Richard57 commented 5 years ago

NNBSP is different from other spaces, which is why it exists. The CSS issue (https://github.com/w3c/csswg-drafts/issues/3393), as mentioned above, already notes that breaking underlining just for NNBSP seems wrong for French. If word-separating spaces are not to be underlined, when would breaking underlining at a NNBSP used properly be appropriate?

U+2007 FIGURE SPACE also seems different form other spaces - and it is yet another type of non-breaking space. How should it interact with underlining? This issue feels of lesser importance, as the character is primarily for numbers in columns rather than numbers in text.

mongoltolbo commented 5 years ago

"... This improves legibility of decorated text and corrects punctuation grammar for some languages.", According to css-tricks.com.

A: Obviously, It is a great idea, in my opinion. " ... in some languages" means directed to Mongol HUDAM, but it is said not only to Mongolian. B: "Now" I can use this clever property by default in my web project, aan. A: By the way, further, this idea should be implemented in word processing applications, right. B: Whaaaatever, the web and cloud application era is coming, noooo problem. A: YES, No breaking suffixes - No broken Layouts.

mongoltolbo commented 5 years ago

It’s unwise to bring a special case into the text-decoration-skip property’s consideration only because certain (although might be mainstream) grammatical understanding about the concept of Mongolian “word”.

@lianghai I appreciate that you think always different way, but, in science, you have to prove your idea. If you can't prove it just keep calm and go find your answer.

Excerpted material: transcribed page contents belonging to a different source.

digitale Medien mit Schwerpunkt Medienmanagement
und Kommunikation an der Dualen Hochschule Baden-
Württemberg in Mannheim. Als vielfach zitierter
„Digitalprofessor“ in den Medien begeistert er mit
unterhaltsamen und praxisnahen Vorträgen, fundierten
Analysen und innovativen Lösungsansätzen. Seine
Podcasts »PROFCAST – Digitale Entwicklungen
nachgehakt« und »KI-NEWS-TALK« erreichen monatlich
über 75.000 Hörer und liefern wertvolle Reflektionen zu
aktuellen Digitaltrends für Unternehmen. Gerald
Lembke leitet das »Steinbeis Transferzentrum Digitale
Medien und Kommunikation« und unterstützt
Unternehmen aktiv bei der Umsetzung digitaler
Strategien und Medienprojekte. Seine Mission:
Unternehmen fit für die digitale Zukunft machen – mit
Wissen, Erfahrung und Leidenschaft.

Plus, don't play with ambiguous words, use plain English. [REDACTED]

lianghai commented 5 years ago

@r12a

@lianghai your reply just above doesn't actually answer my question, which was: how to ensure that CSS doesn't underline the gap between word root and suffix when text-decoration-skip is set to spaces?

My point is always—CSS simply shouldn’t “doesn't underline the gap between word root and suffix when text-decoration-skip is set to spaces”. The whole rationale that it should is based on NNBSP’s abused behavior, which shouldn’t be recognized anymore.

[REDACTED]

lianghai commented 5 years ago

@r12a

Actually, I just realized that, instead of asking me to examine “why not”, we need to go back and examine the original rationale:

It turns out to be handy that NNBSP is typically used here, so we could add a Mongolian-specific rule to CSS.

It seems, the original rationale for treating NNBSP as a special case largely comes from how the existing Mongolian encoding model utilizes this character and thus it seems nice to provide a script-specific feature in CSS to better serve the user community’s need.

However, it’s already well understood that the existing Mongolian encoding model is a highly messed up one, and it is undergoing significant alternations before it’s stabilized eventually (eg, see the item SI1 in the MWG #3 report for how the community is trying to move away from using NNBSP: https://www.unicode.org/L2/L2019/19139-mwg3-18-meeting-rept-r2.pdf). It’s simply not a good idea for a “higher-level protocol” to invent special behavior based on a Unicode encoding mode that is known to be highly problematic and is clearly unstable and is not widely implemented yet.

At this point I don’t think we even need to argue if treating NNBSP as a special case in CSS would be problematic or not.

Also, note that comment from Badral—

It should be without a gap. The NNBSP causes also that problem for spellchecker. The wavy red line is drawn as with gap.

—largely came from that he was trying to do spellchecking properly in Microsoft Word but he didn’t use the proper API initially (the API he was initially using only allows single-word spellchecking, while only later he realized there is a multi-word contextual spellchecking API provided by Word) and had to rely on NNBSP not being treated as a word boundary in Word.